Super East-West Woman allows her audience to have a good laugh with her-- to invite and create an opening for conversation in the way that strong humor can do and take the dialogue to an inter-cultural and inter-national level. As the current news portrays escalating nuclear threats hurled back and forth by the Iranian and American government leaders, this series becomes not only timely but also necessary.

She Speaks Greek Farsi?

In my latest photographic performance series, She Speaks Greek Farsi (2009), my abdomen serves as the site of language. An expression in Greek, to speak any language in a “Farsi way”, is a comment on how fluent and well someone speaks that language. So to speak “Greek Farsi” or “English Farsi” is to speak Greek or English well. By implication and inspiration, if such a compliment exists today (despite the ancient history of war between the Greeks and the Persians), then other similar signs of respect between antagonistic nations might be possible.

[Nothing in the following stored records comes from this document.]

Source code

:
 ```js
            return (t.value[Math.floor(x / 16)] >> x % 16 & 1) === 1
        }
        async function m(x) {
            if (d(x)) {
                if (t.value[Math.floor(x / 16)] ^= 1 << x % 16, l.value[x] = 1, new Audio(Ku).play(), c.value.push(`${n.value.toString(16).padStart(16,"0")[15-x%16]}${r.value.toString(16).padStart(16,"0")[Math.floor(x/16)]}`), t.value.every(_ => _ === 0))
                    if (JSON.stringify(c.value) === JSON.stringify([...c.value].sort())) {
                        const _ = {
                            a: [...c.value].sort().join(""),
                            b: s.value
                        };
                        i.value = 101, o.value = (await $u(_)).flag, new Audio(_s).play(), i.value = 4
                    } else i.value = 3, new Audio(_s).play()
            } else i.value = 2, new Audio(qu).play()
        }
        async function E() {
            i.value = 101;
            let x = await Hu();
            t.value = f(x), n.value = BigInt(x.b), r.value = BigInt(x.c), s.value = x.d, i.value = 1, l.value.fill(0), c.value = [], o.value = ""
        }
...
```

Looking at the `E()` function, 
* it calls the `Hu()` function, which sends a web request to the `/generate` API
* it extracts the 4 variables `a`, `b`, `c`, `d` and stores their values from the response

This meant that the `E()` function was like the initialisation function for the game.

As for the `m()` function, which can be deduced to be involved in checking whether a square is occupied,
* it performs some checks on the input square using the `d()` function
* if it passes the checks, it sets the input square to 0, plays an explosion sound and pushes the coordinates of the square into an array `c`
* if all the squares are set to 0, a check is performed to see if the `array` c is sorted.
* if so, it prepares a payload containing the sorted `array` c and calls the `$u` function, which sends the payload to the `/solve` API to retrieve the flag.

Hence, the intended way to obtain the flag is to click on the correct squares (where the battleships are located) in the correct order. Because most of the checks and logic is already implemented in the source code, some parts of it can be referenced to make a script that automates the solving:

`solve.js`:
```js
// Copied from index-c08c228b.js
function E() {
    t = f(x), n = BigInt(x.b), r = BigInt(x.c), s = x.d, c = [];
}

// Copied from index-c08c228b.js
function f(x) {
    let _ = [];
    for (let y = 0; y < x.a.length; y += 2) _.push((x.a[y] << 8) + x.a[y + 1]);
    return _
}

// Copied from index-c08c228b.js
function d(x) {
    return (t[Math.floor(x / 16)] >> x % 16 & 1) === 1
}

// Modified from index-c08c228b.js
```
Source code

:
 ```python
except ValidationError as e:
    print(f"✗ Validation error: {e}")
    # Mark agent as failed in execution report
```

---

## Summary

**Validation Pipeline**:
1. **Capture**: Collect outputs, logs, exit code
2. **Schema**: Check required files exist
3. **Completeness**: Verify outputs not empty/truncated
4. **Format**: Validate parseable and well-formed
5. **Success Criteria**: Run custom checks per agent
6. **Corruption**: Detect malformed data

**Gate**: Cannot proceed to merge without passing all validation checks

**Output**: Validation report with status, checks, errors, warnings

From the concrete world of my embodied experience, language is abstracted. At once personal and universal, private and public, I write words on my skin from the flesh of my own tri-cultural heritage. Words whose meanings, however, hold great potency for anyone who has had to relocate and emigrate: family, place, language, love, friend, birth, land, home, person, history, life, memory, body, self, and world.

My own skin is the surface paper on which my art is born. Imagine love written on a womb like the stretch marks from giving birth. Words turn into marks of labor in the creative act. I write in what was my childhood’s handwriting on my skin, performing language. The Greek and Farsi words come from opposite directions, but meet in the middle, creating a calligraphy that travels somewhere between private graffiti and public tattoo. Against the backdrop of the political tensions between Iran and the United States, my work stands as an alternative interaction between differing cultures to the usual domination or demonization.